Copy every line of text in the listing below word for word. Leave out the picture lines.

######

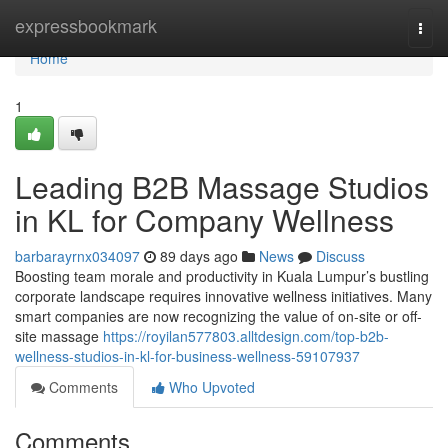
Home
expressbookmark
Togg
navi
Home
1
Leading B2B Massage Studios
in KL for Company Wellness
barbarayrnx034097
89 days ago
News
Discuss
Boosting team morale and productivity in Kuala Lumpur’s bustling
corporate landscape requires innovative wellness initiatives. Many
smart companies are now recognizing the value of on-site or off-
site massage
https://royilan577803.alltdesign.com/top-b2b-
wellness-studios-in-kl-for-business-wellness-59107937
Comments
Who Upvoted
Comments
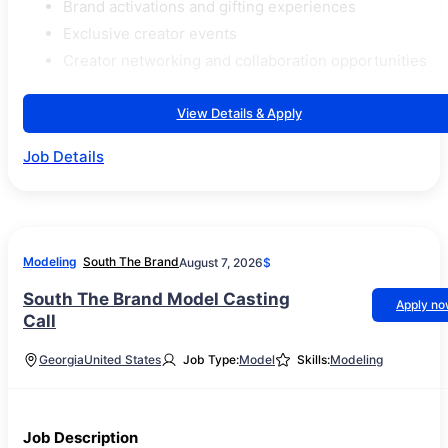
Brand activations and gifting experiences
Exclusive creator events
Creator networking and collaboration opportunities
View Details & Apply
Job Details
Modeling
South The Brand
August 7, 2026
$
South The Brand Model Casting
Apply n
Call
Georgia
United States
Job Type:
Model
Skills:
Modeling
Job Description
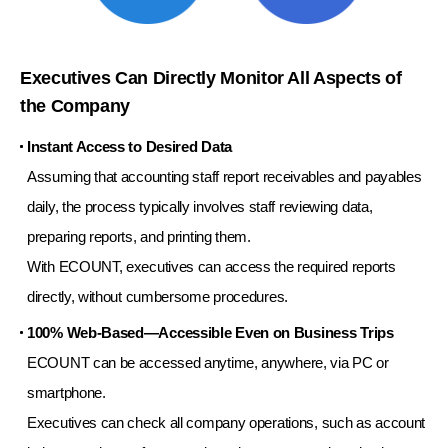
Executives Can Directly Monitor All Aspects of
the Company
Instant Access to Desired Data
Assuming that accounting staff report receivables and payables
daily,
the process typically involves staff reviewing data,
preparing reports, and printing them.
With ECOUNT, executives can access the required reports
directly, without cumbersome procedures.
100% Web-Based—Accessible Even on Business Trips
ECOUNT can be accessed anytime, anywhere, via PC or
smartphone.
Executives can check all company operations, such as account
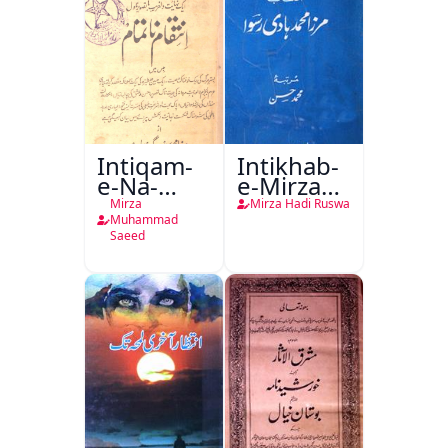
Intiqam-
Intikhab-
e-Na-
e-Mirza
Tamam
Hadi
Mirza
Mirza Hadi Ruswa
Ruswa
Muhammad
Saeed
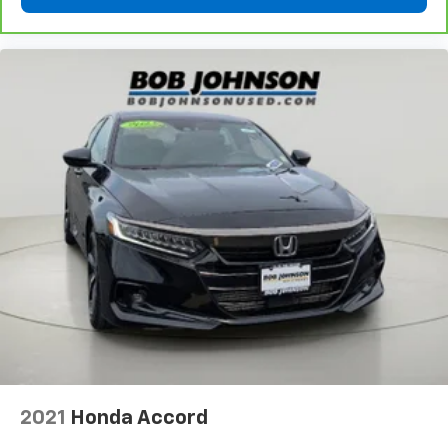
2021
Honda Accord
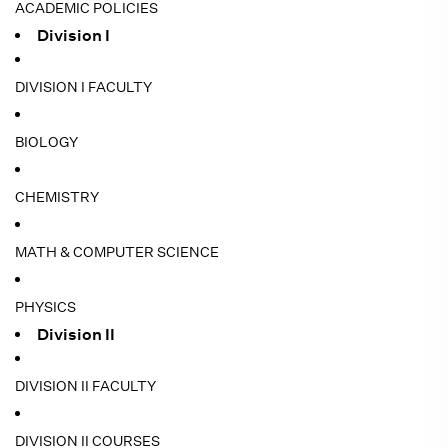
ACADEMIC POLICIES
Division I
DIVISION I FACULTY
BIOLOGY
CHEMISTRY
MATH & COMPUTER SCIENCE
PHYSICS
Division II
DIVISION II FACULTY
DIVISION II COURSES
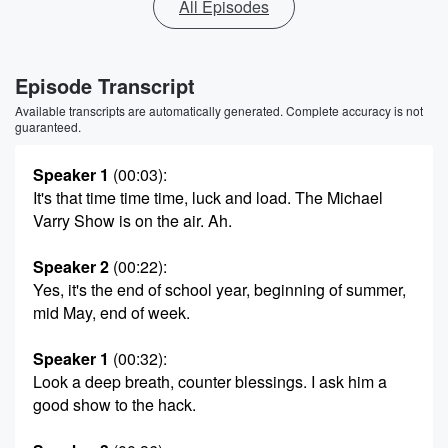
All Episodes
Episode Transcript
Available transcripts are automatically generated. Complete accuracy is not
guaranteed.
Speaker 1
(00:03)
:
It's that time time time, luck and load. The Michael
Varry Show is on the air. Ah.
Speaker 2
(00:22)
:
Yes, it's the end of school year, beginning of summer,
mid May, end of week.
Speaker 1
(00:32)
:
Look a deep breath, counter blessings. I ask him a
good show to the hack.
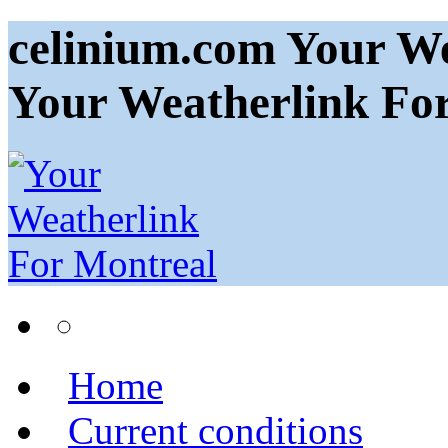
celinium.com Your We
Your Weatherlink Fo
Home
Current conditions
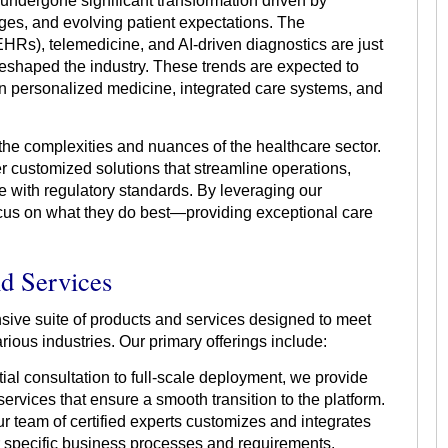
 undergone significant transformation driven by
es, and evolving patient expectations. The
(EHRs), telemedicine, and AI-driven diagnostics are just
reshaped the industry. These trends are expected to
on personalized medicine, integrated care systems, and
the complexities and nuances of the healthcare sector.
er customized solutions that streamline operations,
 with regulatory standards. By leveraging our
ocus on what they do best—providing exceptional care
nd Services
sive suite of products and services designed to meet
ious industries. Our primary offerings include:
ial consultation to full-scale deployment, we provide
rvices that ensure a smooth transition to the platform.
r team of certified experts customizes and integrates
ur specific business processes and requirements.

######

→ RESPONSE FOR THIS EXERCISE:
Home
expressbookmark
Togg
navi
Home
1
Leading B2B Massage Studios
in KL for Company Wellness
barbarayrnx034097
89 days ago
News
Discuss
Boosting team morale and productivity in Kuala Lumpur’s bustling
corporate landscape requires innovative wellness initiatives. Many
smart companies are now recognizing the value of on-site or off-
site massage
https://royilan577803.alltdesign.com/top-b2b-
wellness-studios-in-kl-for-business-wellness-59107937
Comments
Who Upvoted
Comments
Brand activations and gifting experiences
Exclusive creator events
Creator networking and collaboration opportunities
View Details & Apply
Job Details
Modeling
South The Brand
August 7, 2026
$
South The Brand Model Casting
Apply n
Call
Georgia
United States
Job Type:
Model
Skills:
Modeling
Job Description
Executives Can Directly Monitor All Aspects of
the Company
Instant Access to Desired Data
Assuming that accounting staff report receivables and payables
daily,
the process typically involves staff reviewing data,
preparing reports, and printing them.
With ECOUNT, executives can access the required reports
directly, without cumbersome procedures.
100% Web-Based—Accessible Even on Business Trips
ECOUNT can be accessed anytime, anywhere, via PC or
smartphone.
Executives can check all company operations, such as account
Intiqam-
Intikhab-
e-Na-
e-Mirza
Tamam
Hadi
Mirza
Mirza Hadi Ruswa
Ruswa
Muhammad
Saeed
2021
Honda Accord
ACADEMIC POLICIES
Division I
DIVISION I FACULTY
BIOLOGY
CHEMISTRY
MATH & COMPUTER SCIENCE
PHYSICS
Division II
DIVISION II FACULTY
DIVISION II COURSES
All Episodes
Episode Transcript
Available transcripts are automatically generated. Complete accuracy is not
guaranteed.
Speaker 1
(00:03)
:
It's that time time time, luck and load. The Michael
Varry Show is on the air. Ah.
Speaker 2
(00:22)
:
Yes, it's the end of school year, beginning of summer,
mid May, end of week.
Speaker 1
(00:32)
:
Look a deep breath, counter blessings. I ask him a
good show to the hack.
celinium.com Your We
Your Weatherlink Fo
Home
Current conditions
 undergone significant transformation driven by
es, and evolving patient expectations. The
(EHRs), telemedicine, and AI-driven diagnostics are just
reshaped the industry. These trends are expected to
on personalized medicine, integrated care systems, and
the complexities and nuances of the healthcare sector.
er customized solutions that streamline operations,
 with regulatory standards. By leveraging our
ocus on what they do best—providing exceptional care
nd Services
sive suite of products and services designed to meet
ious industries. Our primary offerings include:
ial consultation to full-scale deployment, we provide
rvices that ensure a smooth transition to the platform.
r team of certified experts customizes and integrates
ur specific business processes and requirements.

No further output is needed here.